Bosnian Croats and Muslims were allies against the Serbs but fought each other for 11 months from 1993-1994.
Praljak, a Croatian politician and general in the the Croatian Army, also commanded Bosnian Croat forces known as the HVO from July to November 1993.
During this time, Praljak and his allies were trying to establish the ‘Croatian Republic of Herzeg-Bosnia’ – an ethnically Croatian enclave, with the city of Mostar as it’s ‘capital’.
The Herzeg-Bosnia republic was declared by the Bosnian Croats in 1993, but as part of the peace agreement in 1994, it merged with the Federation of Bosnia and Herzegovina that we know today.

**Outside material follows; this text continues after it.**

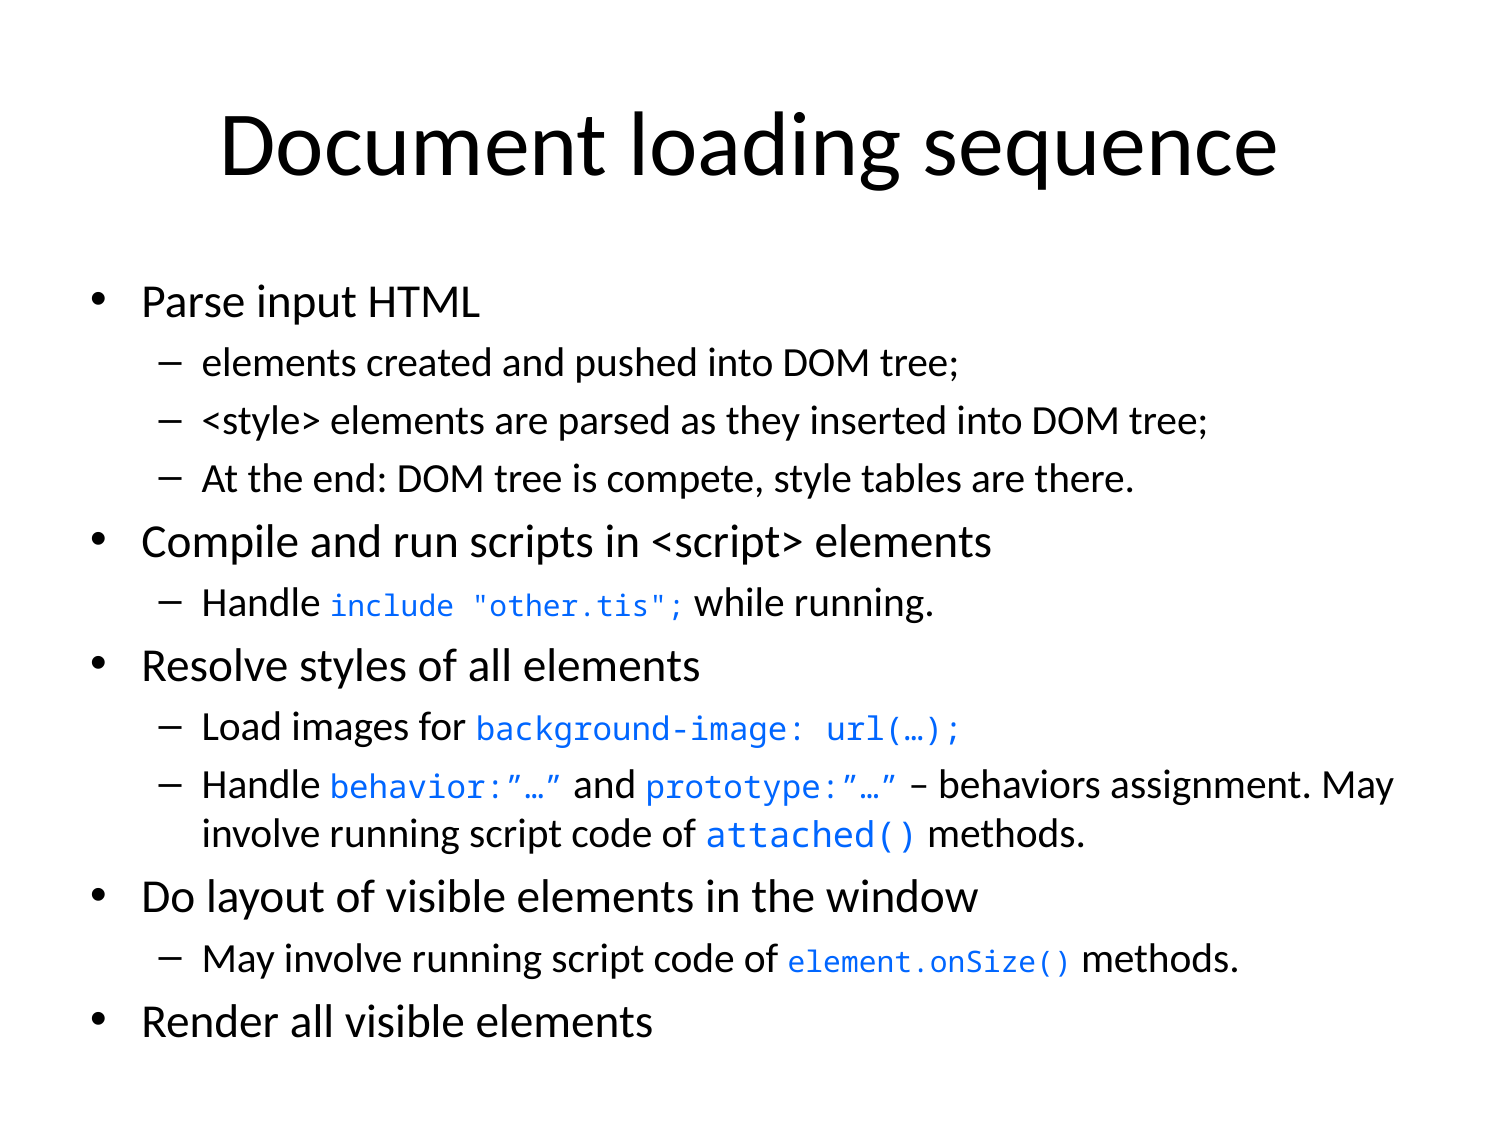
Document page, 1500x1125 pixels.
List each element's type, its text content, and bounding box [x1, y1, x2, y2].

list Parse input HTML elements created and pushed into DOM tree; <style> elements are parsed as they inserted into DOM tree; At the end: DOM tree is compete, style tables are there. Compile and run scripts in <script> elements Handle include "other.tis"; while running. Resolve styles of all elements Load images for background-image: url(…); Handle behavior:”…” and prototype:”…” – behaviors assignment. May involve running script code of attached() methods. Do layout of visible elements in the window May involve running script code of element.onSize() methods. Render all visible elements [75, 262, 1425, 1063]
title Document loading sequence [75, 45, 1425, 233]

Slobodan Praljak, center, enters the Yugoslav War Crimes Tribunal in The Hague, Netherlands, Wednesday, to hear the verdict in the appeals case
Mostar saw the worst of the Croat-Muslim clashes, with nearly 80 per cent of the city’s east destroyed in the fighting.
Praljak was specifically charged with ordering the destruction of Mostar’s 16th-century bridge in November 1993, which judges in the first trial had said ’caused disproportionate damage to the Muslim civilian population’.
A symbol of Bosnia’s devastation in the war, the Ottoman-era bridge was later rebuilt.
But in their ruling, the judges in fact allowed part of Praljak’s appeal, saying the bridge had been a legitimate military target during the conflict.
‘It’s just an old bridge,’ Praljak said in 1993, showing no regard for the emotional effect the destruction had on ordinary Bosnians of all ethnic backgrounds.